The non-profit I work for is over 100 years old and I think some of its practices date back about that far. In the past year, a lot of steps have been taken to restructure how we work both here in the US and in the nearly 40 countries we work in around the world. It's been painfully slow and unfortunately I'm caught right in the middle. A full transition of the volunteer program I've designed cannot happen until the restructuring has taken place. I cannot relinquish my responsibilities as the Recruitment Coordinator until changes have happened. Both of these roles are ready to be transitioned. It's like I'm on the brink of a precipice, balancing on the edge, trying not to fall over and yet desperately waving my arms, searching for anything to grab onto to keep me from falling.

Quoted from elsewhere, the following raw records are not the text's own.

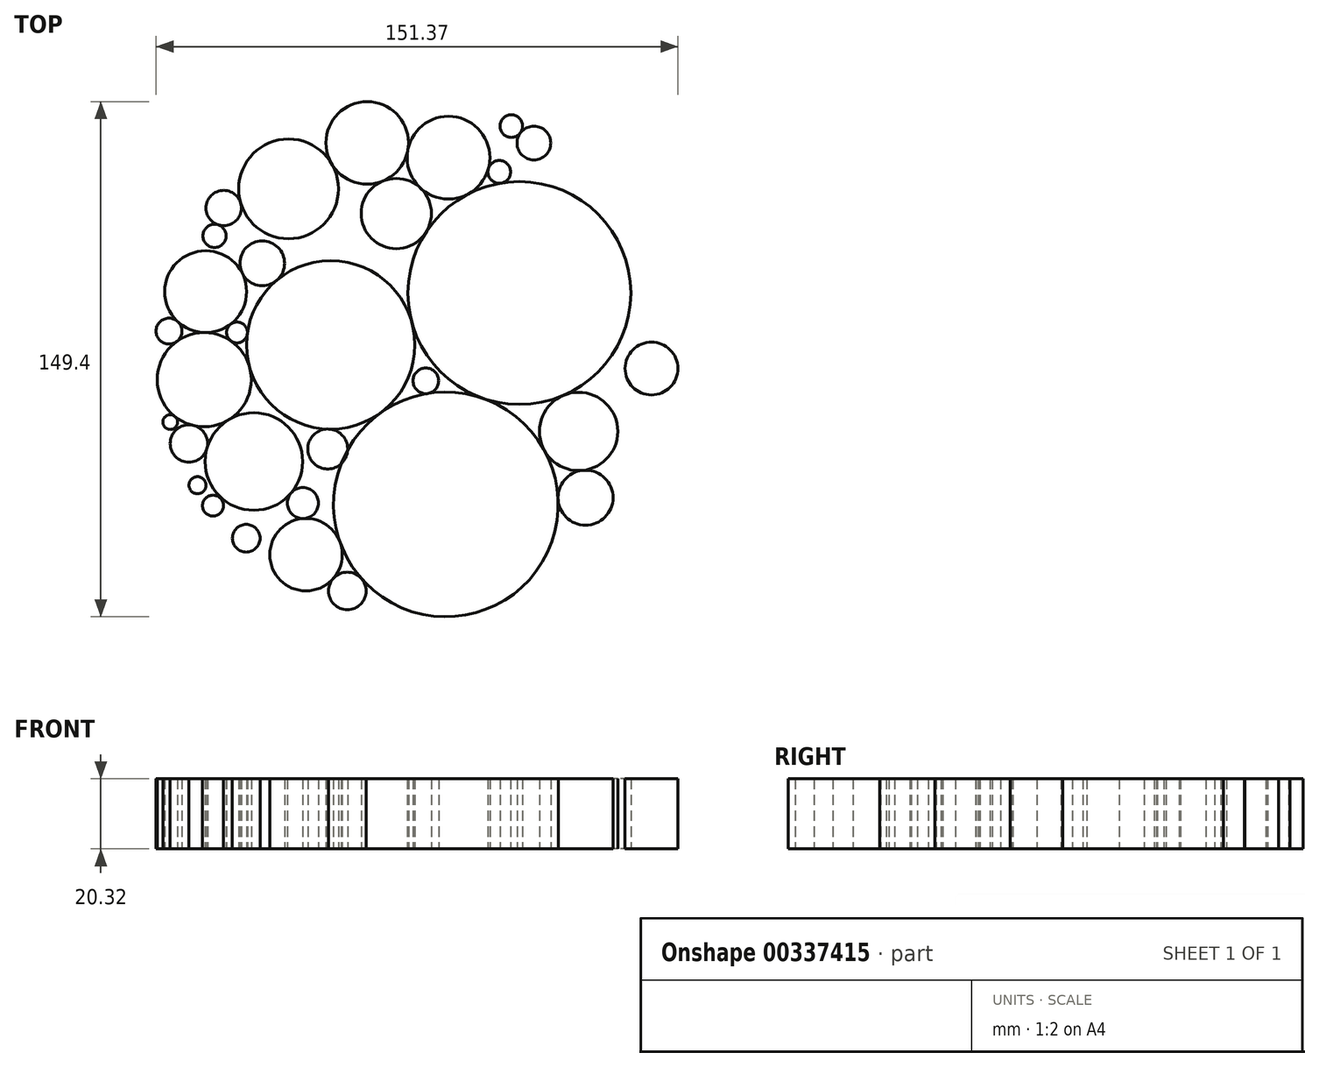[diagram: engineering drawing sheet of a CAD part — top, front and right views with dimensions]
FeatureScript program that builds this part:
annotation { "Feature Type Name" : "Feature", "Feature Type Description" : "" }
export const myFeature = defineFeature(function(context is Context, id is Id, definition is map)
    precondition{}
    {
        {
            var Q0;
            Q0=qCreatedBy(makeId("Top.planeOp"),FACE);
            var sketch = newSketch(context, id + "F0", { "sketchPlane" : qUnion([Q0])});
            skCircle(sketch, "E0", {"center": v(0, 0) * mm, "radius": 75.93 * mm});
            skCircle(sketch, "E1", {"center": v(-37.07, 49.03) * mm, "radius": 14.46 * mm});
            skCircle(sketch, "E2", {"center": v(-55.87, 43.47) * mm, "radius": 5.14 * mm});
            skCircle(sketch, "E3", {"center": v(-61.11, 19.2) * mm, "radius": 11.87 * mm});
            skCircle(sketch, "E4", {"center": v(-58.54, 35.4) * mm, "radius": 3.36 * mm});
            skCircle(sketch, "E5", {"center": v(-14.26, 62.36) * mm, "radius": 11.96 * mm});
            skCircle(sketch, "E6", {"center": v(29.88, 18.82) * mm, "radius": 32.32 * mm});
            skCircle(sketch, "E7", {"center": v(9.32, 58.1) * mm, "radius": 12 * mm});
            skCircle(sketch, "E8", {"center": v(34.08, 62.33) * mm, "radius": 4.9 * mm});
            skCircle(sketch, "E9", {"center": v(27.53, 67.23) * mm, "radius": 3.29 * mm});
            skCircle(sketch, "E10", {"center": v(24.05, 53.96) * mm, "radius": 3.3 * mm});
            skCircle(sketch, "E11", {"center": v(8.55, -42.49) * mm, "radius": 32.6 * mm});
            skCircle(sketch, "E12", {"center": v(47.06, -21.33) * mm, "radius": 11.35 * mm});
            skCircle(sketch, "E13", {"center": v(49.07, -40.55) * mm, "radius": 7.98 * mm});
            skCircle(sketch, "E14", {"center": v(68.2, -3.07) * mm, "radius": 7.66 * mm});
            skCircle(sketch, "E15", {"center": v(-61.53, -6.3) * mm, "radius": 13.64 * mm});
            skCircle(sketch, "E16", {"center": v(-47.13, -30.05) * mm, "radius": 14.14 * mm});
            skCircle(sketch, "E17", {"center": v(-66, -24.83) * mm, "radius": 5.42 * mm});
            skCircle(sketch, "E18", {"center": v(-24.84, 3.79) * mm, "radius": 24.42 * mm});
            skCircle(sketch, "E19", {"center": v(-5.83, 41.88) * mm, "radius": 10.19 * mm});
            skCircle(sketch, "E20", {"center": v(-44.71, 27.45) * mm, "radius": 6.48 * mm});
            skCircle(sketch, "E21", {"center": v(-25.7, -26.41) * mm, "radius": 5.8 * mm});
            skCircle(sketch, "E22", {"center": v(2.74, -6.64) * mm, "radius": 3.72 * mm});
            skCircle(sketch, "E23", {"center": v(-32.9, -42.1) * mm, "radius": 4.5 * mm});
            skCircle(sketch, "E24", {"center": v(-32, -57.07) * mm, "radius": 10.5 * mm});
            skCircle(sketch, "E25", {"center": v(-49.36, -52.3) * mm, "radius": 4.02 * mm});
            skCircle(sketch, "E26", {"center": v(-58.99, -42.83) * mm, "radius": 3.03 * mm});
            skCircle(sketch, "E27", {"center": v(-63.5, -36.92) * mm, "radius": 2.47 * mm});
            skCircle(sketch, "E28", {"center": v(-71.4, -18.6) * mm, "radius": 2.14 * mm});
            skCircle(sketch, "E29", {"center": v(-71.76, 7.77) * mm, "radius": 3.75 * mm});
            skCircle(sketch, "E30", {"center": v(-52.04, 7.4) * mm, "radius": 3.02 * mm});
            skCircle(sketch, "E31", {"center": v(-20.03, -67.59) * mm, "radius": 5.44 * mm});
            skCircle(sketch, "E32", {"center": v(14.35, -71.34) * mm, "radius": 3.16 * mm});
            skSolve(sketch);
        }
        {
            var Q0;
            Q0=makeQuery(id+"F0.imprint","IMPRINT",FACE,{"disambiguationData":[TD([[makeQuery(id+"F0.imprint","IMPRINT",EDGE,{"derivedFrom":sQuery(id+"F0.wireOp",EDGE,"E14")}),1.0]])]});
            var Q1;
            Q1=makeQuery(id+"F0.imprint","IMPRINT",FACE,{"disambiguationData":[TD([[makeQuery(id+"F0.imprint","IMPRINT",EDGE,{"derivedFrom":sQuery(id+"F0.wireOp",EDGE,"E25")}),1.0]])]});
            var Q2;
            Q2=makeQuery(id+"F0.imprint","IMPRINT",FACE,{"disambiguationData":[TD([[makeQuery(id+"F0.imprint","IMPRINT",EDGE,{"derivedFrom":sQuery(id+"F0.wireOp",EDGE,"E26")}),1.0]])]});
            var Q3;
            Q3=makeQuery(id+"F0.imprint","IMPRINT",FACE,{"disambiguationData":[TD([[makeQuery(id+"F0.imprint","IMPRINT",EDGE,{"derivedFrom":sQuery(id+"F0.wireOp",EDGE,"E27")}),1.0]])]});
            var Q4;
            Q4=makeQuery(id+"F0.imprint","IMPRINT",FACE,{"disambiguationData":[TD([[makeQuery(id+"F0.imprint","IMPRINT",EDGE,{"derivedFrom":sQuery(id+"F0.wireOp",EDGE,"E32")}),1.0]])]});
            var Q5;
            {var subQ0=sQuery(id+"F0.wireOp",EDGE,"E2");var subQ1=makeQuery(id+"F0.imprint","INTERSECT",VERTEX,{"derivedFrom":[sQuery(id+"F0.wireOp",EDGE,"E0"),subQ0]});Q5=makeQuery(id+"F0.imprint","IMPRINT",FACE,{"disambiguationData":[TD([[makeQuery(id+"F0.imprint","IMPRINT",EDGE,{"disambiguationData":[TD([[subQ1,1.0]])],"derivedFrom":subQ0}),1.0]])]});}
            var Q6;
            {var subQ0=sQuery(id+"F0.wireOp",EDGE,"E8");var subQ1=makeQuery(id+"F0.imprint","INTERSECT",VERTEX,{"derivedFrom":[sQuery(id+"F0.wireOp",EDGE,"E0"),subQ0]});Q6=makeQuery(id+"F0.imprint","IMPRINT",FACE,{"disambiguationData":[TD([[makeQuery(id+"F0.imprint","IMPRINT",EDGE,{"disambiguationData":[TD([[subQ1,-1.0]])],"derivedFrom":subQ0}),1.0]])]});}
            var Q7;
            {var subQ0=sQuery(id+"F0.wireOp",EDGE,"E9");var subQ1=makeQuery(id+"F0.imprint","INTERSECT",VERTEX,{"derivedFrom":[sQuery(id+"F0.wireOp",EDGE,"E0"),subQ0]});Q7=makeQuery(id+"F0.imprint","IMPRINT",FACE,{"disambiguationData":[TD([[makeQuery(id+"F0.imprint","IMPRINT",EDGE,{"disambiguationData":[TD([[subQ1,-1.0]])],"derivedFrom":subQ0}),1.0]])]});}
            var Q8;
            {var subQ0=sQuery(id+"F0.wireOp",EDGE,"E28");var subQ1=makeQuery(id+"F0.imprint","INTERSECT",VERTEX,{"derivedFrom":[sQuery(id+"F0.wireOp",EDGE,"E0"),subQ0]});Q8=makeQuery(id+"F0.imprint","IMPRINT",FACE,{"disambiguationData":[TD([[makeQuery(id+"F0.imprint","IMPRINT",EDGE,{"disambiguationData":[TD([[subQ1,1.0]])],"derivedFrom":subQ0}),1.0]])]});}
            var Q9;
            {var subQ0=sQuery(id+"F0.wireOp",EDGE,"E1");var subQ1=makeQuery(id+"F0.imprint","INTERSECT",VERTEX,{"derivedFrom":[sQuery(id+"F0.wireOp",EDGE,"E0"),subQ0]});Q9=makeQuery(id+"F0.imprint","IMPRINT",FACE,{"disambiguationData":[TD([[makeQuery(id+"F0.imprint","IMPRINT",EDGE,{"disambiguationData":[TD([[subQ1,1.0]])],"derivedFrom":subQ0}),1.0]])]});}
            var Q10;
            {var subQ0=sQuery(id+"F0.wireOp",EDGE,"E17");var subQ1=makeQuery(id+"F0.imprint","INTERSECT",VERTEX,{"derivedFrom":[sQuery(id+"F0.wireOp",EDGE,"E0"),subQ0]});Q10=makeQuery(id+"F0.imprint","IMPRINT",FACE,{"disambiguationData":[TD([[makeQuery(id+"F0.imprint","IMPRINT",EDGE,{"disambiguationData":[TD([[subQ1,1.0]])],"derivedFrom":subQ0}),1.0]])]});}
            var Q11;
            {var subQ0=sQuery(id+"F0.wireOp",EDGE,"E29");var subQ1=makeQuery(id+"F0.imprint","INTERSECT",VERTEX,{"derivedFrom":[sQuery(id+"F0.wireOp",EDGE,"E0"),subQ0]});Q11=makeQuery(id+"F0.imprint","IMPRINT",FACE,{"disambiguationData":[TD([[makeQuery(id+"F0.imprint","IMPRINT",EDGE,{"disambiguationData":[TD([[subQ1,1.0]])],"derivedFrom":subQ0}),1.0]])]});}
            var Q12;
            {var subQ0=sQuery(id+"F0.wireOp",EDGE,"E31");var subQ1=makeQuery(id+"F0.imprint","INTERSECT",VERTEX,{"derivedFrom":[sQuery(id+"F0.wireOp",EDGE,"E11"),subQ0]});Q12=makeQuery(id+"F0.imprint","IMPRINT",FACE,{"disambiguationData":[TD([[makeQuery(id+"F0.imprint","IMPRINT",EDGE,{"disambiguationData":[TD([[subQ1,-1.0]])],"derivedFrom":subQ0}),1.0]])]});}
            var Q13;
            {var subQ0=sQuery(id+"F0.wireOp",EDGE,"E5");var subQ1=makeQuery(id+"F0.imprint","INTERSECT",VERTEX,{"derivedFrom":[sQuery(id+"F0.wireOp",EDGE,"E0"),subQ0]});Q13=makeQuery(id+"F0.imprint","IMPRINT",FACE,{"disambiguationData":[TD([[makeQuery(id+"F0.imprint","IMPRINT",EDGE,{"disambiguationData":[TD([[subQ1,-1.0]])],"derivedFrom":subQ0}),1.0]])]});}
            var Q14;
            {var subQ0=sQuery(id+"F0.wireOp",EDGE,"E24");var subQ1=makeQuery(id+"F0.imprint","INTERSECT",VERTEX,{"derivedFrom":[sQuery(id+"F0.wireOp",EDGE,"E11"),subQ0]});Q14=makeQuery(id+"F0.imprint","IMPRINT",FACE,{"disambiguationData":[TD([[makeQuery(id+"F0.imprint","IMPRINT",EDGE,{"disambiguationData":[TD([[subQ1,-1.0]])],"derivedFrom":subQ0}),1.0]])]});}
            var Q15;
            {var subQ0=sQuery(id+"F0.wireOp",EDGE,"E3");var subQ4=makeQuery(id+"F0.imprint","INTERSECT",VERTEX,{"derivedFrom":[sQuery(id+"F0.wireOp",EDGE,"E0"),subQ0]});Q15=makeQuery(id+"F0.imprint","IMPRINT",FACE,{"disambiguationData":[TD([[makeQuery(id+"F0.imprint","IMPRINT",EDGE,{"disambiguationData":[TD([[subQ4,1.0]])],"derivedFrom":subQ0}),1.0]])]});}
            var Q16;
            {var subQ10=sQuery(id+"F0.wireOp",EDGE,"E32");Q16=makeQuery(id+"F0.imprint","IMPRINT",FACE,{"disambiguationData":[TD([[makeQuery(id+"F0.imprint","IMPRINT",EDGE,{"derivedFrom":subQ10}),-1.0]])]});}
            var Q17;
            {var subQ0=sQuery(id+"F0.wireOp",EDGE,"E20");var subQ1=makeQuery(id+"F0.imprint","INTERSECT",VERTEX,{"derivedFrom":[sQuery(id+"F0.wireOp",EDGE,"E3"),subQ0]});Q17=makeQuery(id+"F0.imprint","IMPRINT",FACE,{"disambiguationData":[TD([[makeQuery(id+"F0.imprint","IMPRINT",EDGE,{"disambiguationData":[TD([[subQ1,-1.0]])],"derivedFrom":subQ0}),1.0]])]});}
            var Q18;
            Q18=makeQuery(id+"F0.imprint","IMPRINT",FACE,{"disambiguationData":[TD([[makeQuery(id+"F0.imprint","IMPRINT",EDGE,{"derivedFrom":sQuery(id+"F0.wireOp",EDGE,"E4")}),1.0]])]});
            var Q19;
            {var subQ0=sQuery(id+"F0.wireOp",EDGE,"E19");var subQ1=makeQuery(id+"F0.imprint","INTERSECT",VERTEX,{"derivedFrom":[sQuery(id+"F0.wireOp",EDGE,"E5"),subQ0]});Q19=makeQuery(id+"F0.imprint","IMPRINT",FACE,{"disambiguationData":[TD([[makeQuery(id+"F0.imprint","IMPRINT",EDGE,{"disambiguationData":[TD([[subQ1,1.0]])],"derivedFrom":subQ0}),1.0]])]});}
            var Q20;
            {var subQ0=sQuery(id+"F0.wireOp",EDGE,"E7");var subQ1=makeQuery(id+"F0.imprint","INTERSECT",VERTEX,{"derivedFrom":[sQuery(id+"F0.wireOp",EDGE,"E5"),subQ0]});Q20=makeQuery(id+"F0.imprint","IMPRINT",FACE,{"disambiguationData":[TD([[makeQuery(id+"F0.imprint","IMPRINT",EDGE,{"disambiguationData":[TD([[subQ1,-1.0]])],"derivedFrom":subQ0}),1.0]])]});}
            var Q21;
            {var subQ0=sQuery(id+"F0.wireOp",EDGE,"E15");var subQ4=makeQuery(id+"F0.imprint","INTERSECT",VERTEX,{"derivedFrom":[subQ0,sQuery(id+"F0.wireOp",EDGE,"E30")]});Q21=makeQuery(id+"F0.imprint","IMPRINT",FACE,{"disambiguationData":[TD([[makeQuery(id+"F0.imprint","IMPRINT",EDGE,{"disambiguationData":[TD([[subQ4,1.0]])],"derivedFrom":subQ0}),1.0]])]});}
            var Q22;
            {var subQ0=sQuery(id+"F0.wireOp",EDGE,"E30");var subQ1=makeQuery(id+"F0.imprint","INTERSECT",VERTEX,{"derivedFrom":[sQuery(id+"F0.wireOp",EDGE,"E3"),subQ0]});Q22=makeQuery(id+"F0.imprint","IMPRINT",FACE,{"disambiguationData":[TD([[makeQuery(id+"F0.imprint","IMPRINT",EDGE,{"disambiguationData":[TD([[subQ1,-1.0]])],"derivedFrom":subQ0}),1.0]])]});}
            var Q23;
            {var subQ0=sQuery(id+"F0.wireOp",EDGE,"E18");var subQ5=makeQuery(id+"F0.imprint","INTERSECT",VERTEX,{"derivedFrom":[sQuery(id+"F0.wireOp",EDGE,"E6"),subQ0]});Q23=makeQuery(id+"F0.imprint","IMPRINT",FACE,{"disambiguationData":[TD([[makeQuery(id+"F0.imprint","IMPRINT",EDGE,{"disambiguationData":[TD([[subQ5,-1.0]])],"derivedFrom":subQ0}),1.0]])]});}
            var Q24;
            {var subQ0=sQuery(id+"F0.wireOp",EDGE,"E16");var subQ1=makeQuery(id+"F0.imprint","INTERSECT",VERTEX,{"derivedFrom":[sQuery(id+"F0.wireOp",EDGE,"E15"),subQ0]});Q24=makeQuery(id+"F0.imprint","IMPRINT",FACE,{"disambiguationData":[TD([[makeQuery(id+"F0.imprint","IMPRINT",EDGE,{"disambiguationData":[TD([[subQ1,-1.0]])],"derivedFrom":subQ0}),1.0]])]});}
            var Q25;
            {var subQ0=sQuery(id+"F0.wireOp",EDGE,"E21");var subQ1=sQuery(id+"F0.wireOp",EDGE,"E11");var subQ2=makeQuery(id+"F0.imprint","INTERSECT",VERTEX,{"disambiguationData":[OD(0.0)],"derivedFrom":[subQ1,subQ0]});Q25=makeQuery(id+"F0.imprint","IMPRINT",FACE,{"disambiguationData":[TD([[makeQuery(id+"F0.imprint","IMPRINT",EDGE,{"disambiguationData":[TD([[subQ2,-1.0]])],"derivedFrom":subQ1}),-1.0]])]});}
            var Q26;
            {var subQ0=sQuery(id+"F0.wireOp",EDGE,"E23");var subQ1=makeQuery(id+"F0.imprint","INTERSECT",VERTEX,{"derivedFrom":[sQuery(id+"F0.wireOp",EDGE,"E16"),subQ0]});Q26=makeQuery(id+"F0.imprint","IMPRINT",FACE,{"disambiguationData":[TD([[makeQuery(id+"F0.imprint","IMPRINT",EDGE,{"disambiguationData":[TD([[subQ1,-1.0]])],"derivedFrom":subQ0}),1.0]])]});}
            var Q27;
            {var subQ0=sQuery(id+"F0.wireOp",EDGE,"E6");var subQ4=makeQuery(id+"F0.imprint","INTERSECT",VERTEX,{"derivedFrom":[subQ0,sQuery(id+"F0.wireOp",EDGE,"E7")]});Q27=makeQuery(id+"F0.imprint","IMPRINT",FACE,{"disambiguationData":[TD([[makeQuery(id+"F0.imprint","IMPRINT",EDGE,{"disambiguationData":[TD([[subQ4,1.0]])],"derivedFrom":subQ0}),1.0]])]});}
            var Q28;
            Q28=makeQuery(id+"F0.imprint","IMPRINT",FACE,{"disambiguationData":[TD([[makeQuery(id+"F0.imprint","IMPRINT",EDGE,{"derivedFrom":sQuery(id+"F0.wireOp",EDGE,"E22")}),1.0]])]});
            var Q29;
            {var subQ0=sQuery(id+"F0.wireOp",EDGE,"E12");var subQ1=makeQuery(id+"F0.imprint","INTERSECT",VERTEX,{"derivedFrom":[sQuery(id+"F0.wireOp",EDGE,"E6"),subQ0]});Q29=makeQuery(id+"F0.imprint","IMPRINT",FACE,{"disambiguationData":[TD([[makeQuery(id+"F0.imprint","IMPRINT",EDGE,{"disambiguationData":[TD([[subQ1,-1.0]])],"derivedFrom":subQ0}),1.0]])]});}
            var Q30;
            {var subQ0=sQuery(id+"F0.wireOp",EDGE,"E13");var subQ1=makeQuery(id+"F0.imprint","INTERSECT",VERTEX,{"derivedFrom":[sQuery(id+"F0.wireOp",EDGE,"E11"),subQ0]});Q30=makeQuery(id+"F0.imprint","IMPRINT",FACE,{"disambiguationData":[TD([[makeQuery(id+"F0.imprint","IMPRINT",EDGE,{"disambiguationData":[TD([[subQ1,1.0]])],"derivedFrom":subQ0}),1.0]])]});}
            var Q31;
            {var subQ0=sQuery(id+"F0.wireOp",EDGE,"E10");var subQ1=makeQuery(id+"F0.imprint","INTERSECT",VERTEX,{"derivedFrom":[sQuery(id+"F0.wireOp",EDGE,"E6"),subQ0]});Q31=makeQuery(id+"F0.imprint","IMPRINT",FACE,{"disambiguationData":[TD([[makeQuery(id+"F0.imprint","IMPRINT",EDGE,{"disambiguationData":[TD([[subQ1,1.0]])],"derivedFrom":subQ0}),1.0]])]});}
            extrude(context, id + "F1", {"entities" : qUnion([Q0, Q1, Q2, Q3, Q4, Q5, Q6, Q7, Q8, Q9, Q10, Q11, Q12, Q13, Q14, Q15, Q16, Q17, Q18, Q19, Q20, Q21, Q22, Q23, Q24, Q25, Q26, Q27, Q28, Q29, Q30, Q31]), "depth" : 20.32 * mm});
        }
    });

Today I met with Dave, the head of our office. He was my boss for about a year until I moved to a new division in September. I wanted to present him with my thoughts on the restructuring and an idea that I had had about how it could look. In the course of our discussion, I asked him what I'm supposed to be doing right now. Do I move on with the plans I've recommended for the volunteer program since it hasn't been moved yet? When will we post the Recruitment Coordinator job description so that we can get someone hired for that role? I'm caught in the middle of the transition and it's not a pretty place to be. He feels like I've exhibited a lot of patience in the midst of all this. I had to quickly set him straight that I've been anything but patient but I also pointed out that perhaps God is using him as as instrument to continue the lessons I'm taking in patience. Patience 101, I think it's called. I'm a lifelong member of this class.
Our meeting ended with no resolutions and, if possible, even more ambiguity than I felt before I walked into his office. I try not to get discouraged but some days it's so hard. I wish someone would just make a decision, implement it and let the chips fall where they may. No plan that anyone devises will please everyone and it would be silly to try and come up with one. Dave seems to be a peacemaker and I think it's difficult for him to make a final decision knowing that he has to deal with the resulting fallout. I don't envy him, it has to be a tough position to be in. I try to remember that and pray when my frustrations mount. After all, organizational change takes time. We didn't get into the mess we're in overnight and we certainly won't fix it overnight either. One step at a time, one teeny-tiny step at a time.